FEDERAL RESERVE -- January 28, 2010 at 4:23 PM EDT
Bernanke Approved for Second Term at Fed
The Senate voted 70-30 Thursday afternoon to approve Ben Bernanke for a second four-year term as chairman of the Federal Reserve.
After several hours of debate in which Bernanke supporters argued that voting down his nomination would imperil a shaky economic recovery, senators voted 77-23 to end debate, pushing the confirmation to a full Senate vote.
"To vote against confirmation could unnerve investors and exacerbate economic uncertainty in the marketplace, which is exactly what we do not need at this time," said Sen. Robert Menendez, D-N.J. "We need the wisdom of patience," he said. "Let us not judge the man or the work prematurely."

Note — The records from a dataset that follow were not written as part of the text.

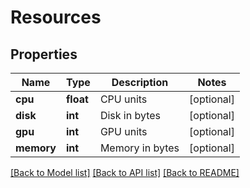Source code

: # Resources

## Properties
Name | Type | Description | Notes
------------ | ------------- | ------------- | -------------
**cpu** | **float** | CPU units | [optional] 
**disk** | **int** | Disk in bytes | [optional] 
**gpu** | **int** | GPU units | [optional] 
**memory** | **int** | Memory in bytes | [optional] 

[[Back to Model list]](../README.md#documentation-for-models) [[Back to API list]](../README.md#documentation-for-api-endpoints) [[Back to README]](../README.md)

Bernanke's confirmation seemed in jeopardy in recent weeks as several prominent Democrats announced their intention to vote against a second term based on the Fed's handling of the financial bailouts. On last Friday's NewsHour, David Wessel of the Wall Street Journal spoke to Judy Woodruff about why, post-Massachusetts special election, Bernanke's nomination seemed to be in sudden danger.
I think that Ben Bernanke has become a lightning rod for the public anger that Wall Street got bailed out and Main Street didn't.
He was, like Tim Geithner, the treasury secretary, one of the people at the scene of the crime. And, in my view, he did a lot that saved us from a second Great Depression. But, right now, people are seeing 10 percent unemployment and big profits on Wall Street, and they're angry about that, and he is a very convenient target.
That anger was on display on Capitol Hill yesterday, as members of a House committee investigating the bailout of AIG grilled Treasury Secretary Tim Geithner about his role in the rescue of the insurance giant. Bernanke did not testify but answered questions by letter about the Fed's role in the bailout.
His confirmation today indicates legislators chose not to sacrifice him to the growing backlash against Wall Street assistance, but lawmakers made it clear that there would be further demands on him to reform the Fed.
Democratic Senator Sheldon Whitehouse said it was time to "pivot from the necessary rescue of our major financial institutions to the equally if not more necessary help to Americas families...."The Fed has enormous powers that could be used to help people."